Hello, true cinephiles! Welcome back to another review from relor, Lord of Rage and Revenge, who will smite any bad film He find in His path with a +3 Broadsword of Holy Fire!
Shall The Drop, with Tom Hardy and James Gandolfini, suffer His punishment?
The Drop is a crime film. It follows the story of Bob Saginowski and his cousin, who run a bar owned by the Eastern Europe Mafia. The bar is one of many in a network of business the Mafia uses for storing and moving dirty money which cannot be deposited in the bank. The arrangement works fine for the barmen until somebody sets a plan in motion to steal the Mob's money the bar is storing, and Bob, whose only ambition in life is tending the bar and avoiding trouble, sees himself pressured by his crime lords to get the issue fixed.
Meanwhile, Bob adopts a Pit Bull puppy he finds abbandoned in a trashcan, but this eventually only plunges him in a world of problems, because the local tough guy, a psychotic thug known for some high profile killings in the neighbourhood, starts extorting Bob, threatening him to kill the puppy should he not be paid.
Somehow, the writers manage to connect both plots in such a way that they just flow with the movie and reach joint closure by the end of the film. I think this is a meaningful feat. The Mafia plot and the Puppy plot both happen in parallel but you don't ever feel like you are watching two plots unfold.
relor's might usually strikes films that attempt to glorify the neighbourhood ganstah' lifestyle, because they are usually very cheesy and very bad at it. The Drop, however, sets atmosphere the right way. You can tell the bar is one in a working neighbourhood. They really manage to convey the idea that the bar it is the sort of corner business stevedors and football fans visit. It has a very down to Earth feeling, and the bar comes across as a realistic protrayal of a property of an organized criminal gang without the need of having black ganstah's playing basketball and listening to hip-hop in front of it.
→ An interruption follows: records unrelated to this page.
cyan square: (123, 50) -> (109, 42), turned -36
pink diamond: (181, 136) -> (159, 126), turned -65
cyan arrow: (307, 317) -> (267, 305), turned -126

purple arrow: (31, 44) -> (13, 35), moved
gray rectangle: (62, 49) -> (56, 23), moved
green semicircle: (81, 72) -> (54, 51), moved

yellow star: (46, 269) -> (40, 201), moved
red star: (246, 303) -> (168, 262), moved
At that, I must commend Michael Aronov for his portrayal of Chovka, the Mafia's visible face in the movie. He plays the role of a laid back business man who is tending his family's business in a dispassionate way. However, every time he shows up in screen, you cannot but feel that behind his easy going personality and his charming manners there's a monster, waiting for his turn to pop up and sink some sucker in the bay.
In fact, performances are A grade in general. Matthias Schoenaerts delivers a down to Earth sense of danger as a mentally ill thug who is obsessed with Bob's puppy. Gandolfiny, as Bob's cousin, made of this film his last role ever before his premature demise, and plays a bitter man who hates the fact he is a pawn for the Mafia. Still, he is a scumbag himself and the audience gets to love to hate him.
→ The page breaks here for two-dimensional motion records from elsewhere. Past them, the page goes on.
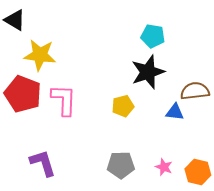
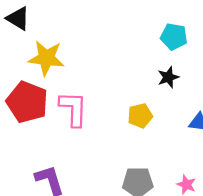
black star: (148, 72) -> (168, 77), size x0.6

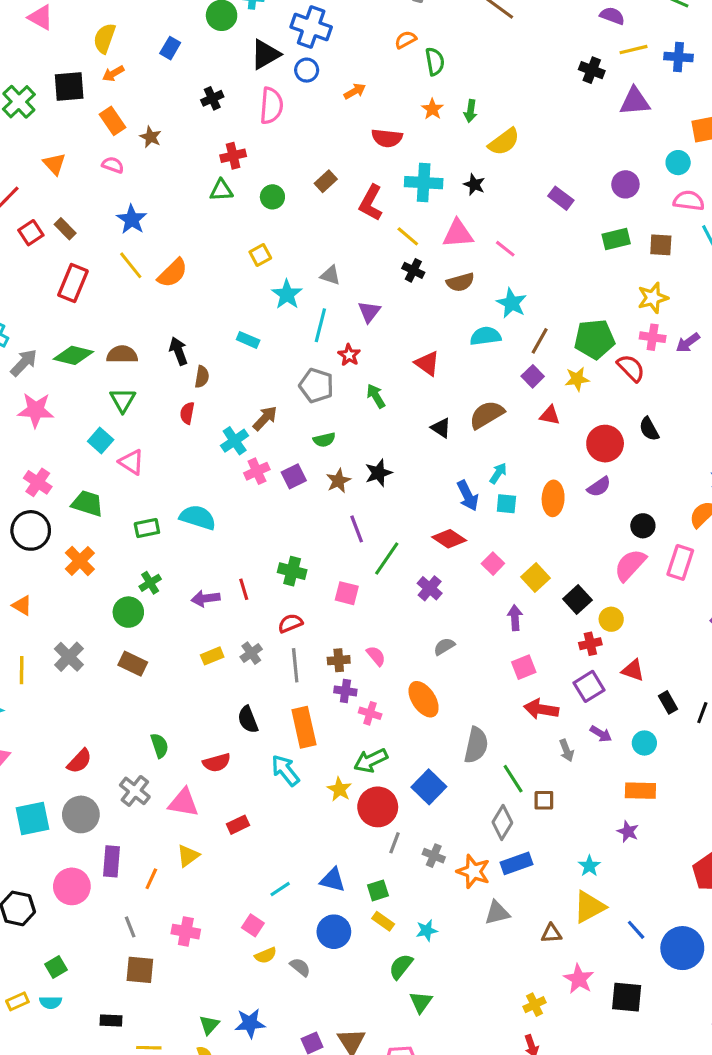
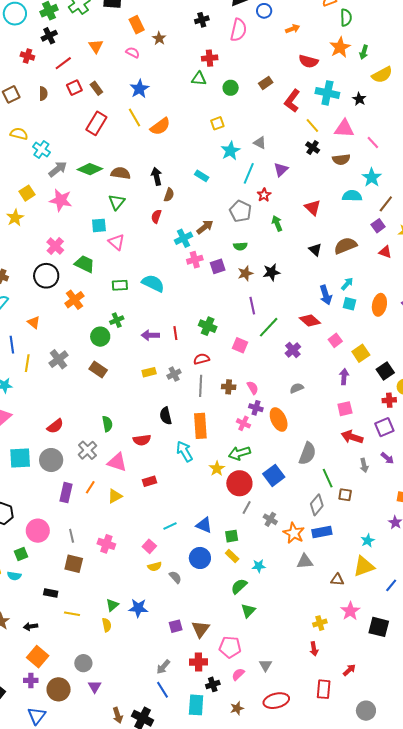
orange star: (432, 109) -> (340, 47), size x1.5
cyan square: (101, 440) -> (99, 225), turned 35
purple cross: (345, 691) -> (256, 408), moved
orange line: (151, 879) -> (90, 487), moved
pink circle: (72, 886) -> (38, 531), moved
blue line: (636, 930) -> (391, 585), turned 72

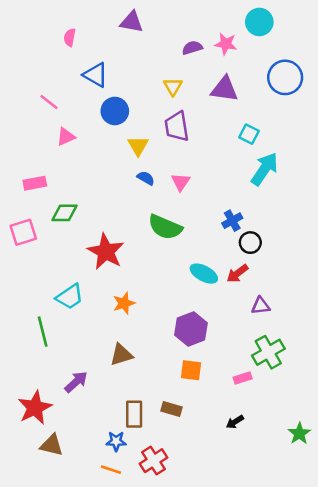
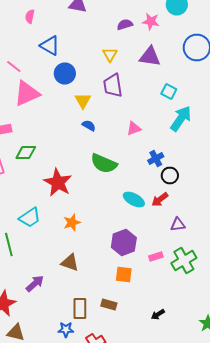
pink triangle: (66, 137) -> (27, 94), size x1.8
pink triangle: (181, 182) -> (134, 128), moved, turned 35
brown triangle: (121, 355) -> (70, 262), turned 36
pink rectangle: (243, 378) -> (156, 256), moved

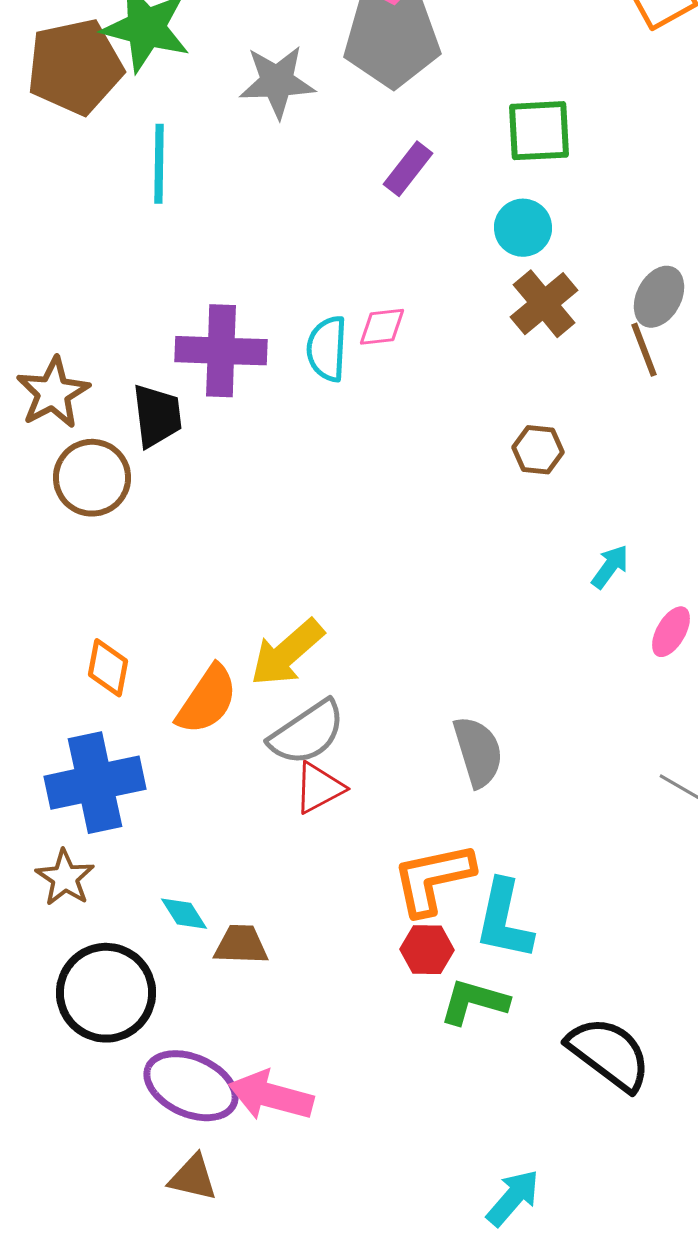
The big prize, however, goes to Tom Hardy. His role as Bob is just golden, but the audience will only realize how much of an acting genius Tom is when they watch the movie whole, see the pieces of the puzzle fall in place, and realize just how our hero's mind actually works inside. If Oscar prizes were worth for anything other than wipping your ass with them nowadays, I'd say this guy deserved one for this movie alone. He plays his character as if he was a
highly functional autist. You can tell he is not "right" despite the fact he does not do anything that may not become a normal person. He just feels "off" for some reason. I love that effect, but you get only to appreciate it in full at the movie's climax.
In clonclusion, a likable cast with awesome performances rooted on realistic, human street life, with characters you care about - even if you are like
relor and hate humans, you will love the puppy! - makes for a film worth watching.
And thus, relor shall keep searching for bad films whose heart to burn in the eternal fires of His Hell, because The Drop is, sadly, quite a good film.